После бани Перепелкин сказал:
— Люблю Нагорного. Люблю за то, что он не стоит на одном месте. И главное, люди у него не стоят.
Несколько раз я наблюдал подполковника, беседующего с солдатами. Чувствовалось, что пограничникам нравится его слушать. Говорил он просто, с шутками и прибаутками, и несведущему человеку могло показаться, что тут и беседы нет никакой, а просто пошутить и побалагурить собралась веселая компания.
В эти дни я почти не имел возможности поговорить с подполковником. Ночами он ходил на проверку нарядов, а в остальное время находился среди пограничников.
Встретились мы как-то утром возле штаба, и я сказал ему, что пограничные войска очень напоминают мне авиацию.
— Верно подметили, — согласился Перепелкин. — Там, в авиации, полковник не полковник, генерал не генерал, а садись в машину и поднимайся в воздух.
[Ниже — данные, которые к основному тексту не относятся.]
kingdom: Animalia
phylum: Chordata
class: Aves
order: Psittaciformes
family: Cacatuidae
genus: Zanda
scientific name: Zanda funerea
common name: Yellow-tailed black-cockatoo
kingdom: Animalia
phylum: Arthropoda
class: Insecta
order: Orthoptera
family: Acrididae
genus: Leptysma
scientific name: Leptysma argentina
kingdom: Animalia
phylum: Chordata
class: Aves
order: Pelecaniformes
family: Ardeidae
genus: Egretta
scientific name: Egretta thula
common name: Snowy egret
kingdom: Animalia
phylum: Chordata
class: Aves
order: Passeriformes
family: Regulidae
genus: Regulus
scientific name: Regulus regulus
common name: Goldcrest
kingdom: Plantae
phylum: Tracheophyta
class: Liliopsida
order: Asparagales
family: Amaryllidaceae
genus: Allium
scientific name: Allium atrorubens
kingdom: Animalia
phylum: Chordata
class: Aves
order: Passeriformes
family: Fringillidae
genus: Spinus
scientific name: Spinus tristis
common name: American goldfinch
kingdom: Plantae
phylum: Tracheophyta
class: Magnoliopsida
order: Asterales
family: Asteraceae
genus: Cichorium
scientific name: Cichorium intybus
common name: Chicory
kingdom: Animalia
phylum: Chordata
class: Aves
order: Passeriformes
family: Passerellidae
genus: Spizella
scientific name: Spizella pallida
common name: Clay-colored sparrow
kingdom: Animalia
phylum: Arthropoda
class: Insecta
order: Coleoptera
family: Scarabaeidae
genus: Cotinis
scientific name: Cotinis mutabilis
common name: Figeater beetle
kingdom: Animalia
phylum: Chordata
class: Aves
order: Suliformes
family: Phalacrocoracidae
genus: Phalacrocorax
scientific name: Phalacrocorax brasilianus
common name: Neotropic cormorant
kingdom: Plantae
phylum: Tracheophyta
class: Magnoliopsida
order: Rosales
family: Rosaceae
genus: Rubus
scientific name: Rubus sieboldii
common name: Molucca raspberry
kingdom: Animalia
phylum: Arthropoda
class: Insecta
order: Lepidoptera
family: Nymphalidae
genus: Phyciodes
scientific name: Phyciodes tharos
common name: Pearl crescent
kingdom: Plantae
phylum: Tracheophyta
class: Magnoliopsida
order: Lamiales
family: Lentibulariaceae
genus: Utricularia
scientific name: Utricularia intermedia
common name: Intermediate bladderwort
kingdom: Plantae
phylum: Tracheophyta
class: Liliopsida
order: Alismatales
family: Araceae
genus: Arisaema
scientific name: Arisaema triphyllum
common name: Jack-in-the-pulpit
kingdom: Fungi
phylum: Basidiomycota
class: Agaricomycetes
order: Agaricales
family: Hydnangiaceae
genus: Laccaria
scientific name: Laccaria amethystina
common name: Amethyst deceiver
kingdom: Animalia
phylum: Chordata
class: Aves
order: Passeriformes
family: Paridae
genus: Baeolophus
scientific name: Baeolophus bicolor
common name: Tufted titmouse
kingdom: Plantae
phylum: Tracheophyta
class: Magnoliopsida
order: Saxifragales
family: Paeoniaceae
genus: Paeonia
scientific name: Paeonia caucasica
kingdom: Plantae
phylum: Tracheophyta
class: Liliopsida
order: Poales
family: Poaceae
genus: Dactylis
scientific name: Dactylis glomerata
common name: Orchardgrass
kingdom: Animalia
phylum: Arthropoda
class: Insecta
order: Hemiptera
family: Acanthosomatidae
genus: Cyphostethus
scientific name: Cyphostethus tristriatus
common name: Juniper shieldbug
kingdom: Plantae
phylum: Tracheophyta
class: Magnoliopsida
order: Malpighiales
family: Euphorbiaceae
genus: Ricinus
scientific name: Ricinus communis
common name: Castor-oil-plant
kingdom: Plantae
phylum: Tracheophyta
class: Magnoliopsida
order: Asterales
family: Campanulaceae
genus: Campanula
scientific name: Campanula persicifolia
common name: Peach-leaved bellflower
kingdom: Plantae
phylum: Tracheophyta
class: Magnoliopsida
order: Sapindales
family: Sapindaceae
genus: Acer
И у нас закон такой: приехал на заставу — участвуй в охране границы. И генералы в наряд ходят.
Он присел рядом со мной на крылечке, и по его вдруг подобревшему лицу я понял, что затронул любимую им тему.
— Скажу по секрету, — заговорил он дружеским тоном, — граница для меня — лучшее лекарство. Меня ишиас мучает проклятый. Во время поиска в болоте пришлось побывать. А как на дозорку выйду — вроде проходит. Верите? Кстати, какого вы мнения о Колоскове? — вдруг спросил он.
Я оказал, что Колосков, кажется, по-настоящему не любит границу.
— Как это не любит? — возмущенно спросил Перепелкин. — Любовь к профессии сама не рождается. Ее воспитывают.
— Не согласен, — запротестовал я. — У каждого свое призвание.
— Меня никто не спрашивал о призвании, — проворчал Перепелкин. — Вызвали и сказали, что нужно охранять границу. Я повторил приказ и переоделся в пограничную форму. А вы — призвание. Вы думаете, из него настоящий художник получится?
— Думаю.
— Если он жизни не хлебнет — не получится! — убежденно сказал Перепелкин.
Он хотел еще что-то добавить, но его позвали к телефону.
— Не дают вволю пожить, — пожаловался он, вернувшись после телефонного разговора.
В то же утро Перепелкин уехал в отряд.
Спустя несколько дней мне понадобилось побывать на станции, чтобы передать в редакцию журнала свой небольшой очерк. Я выехал верхом еще до рассвета. Голоса птиц заполняли лес. Они спешили насвистаться до восхода солнца. Где-то поблизости от меня все время вызванивала свою нехитрую песенку неугомонная пеночка-трещотка. Мне казалось, что она всю дорогу сопровождает меня и изо всех сил старается доказать мне, как красиво она поет. Соловьи уже умолкли. На дальнем болоте обиженно кричал чибис.
Начальник станции Иван Макарович быстро организовал мне телефонный разговор с Москвой. Я прочитал стенографистке очерк, попрощался с Иваном Макаровичем и направился было к коню.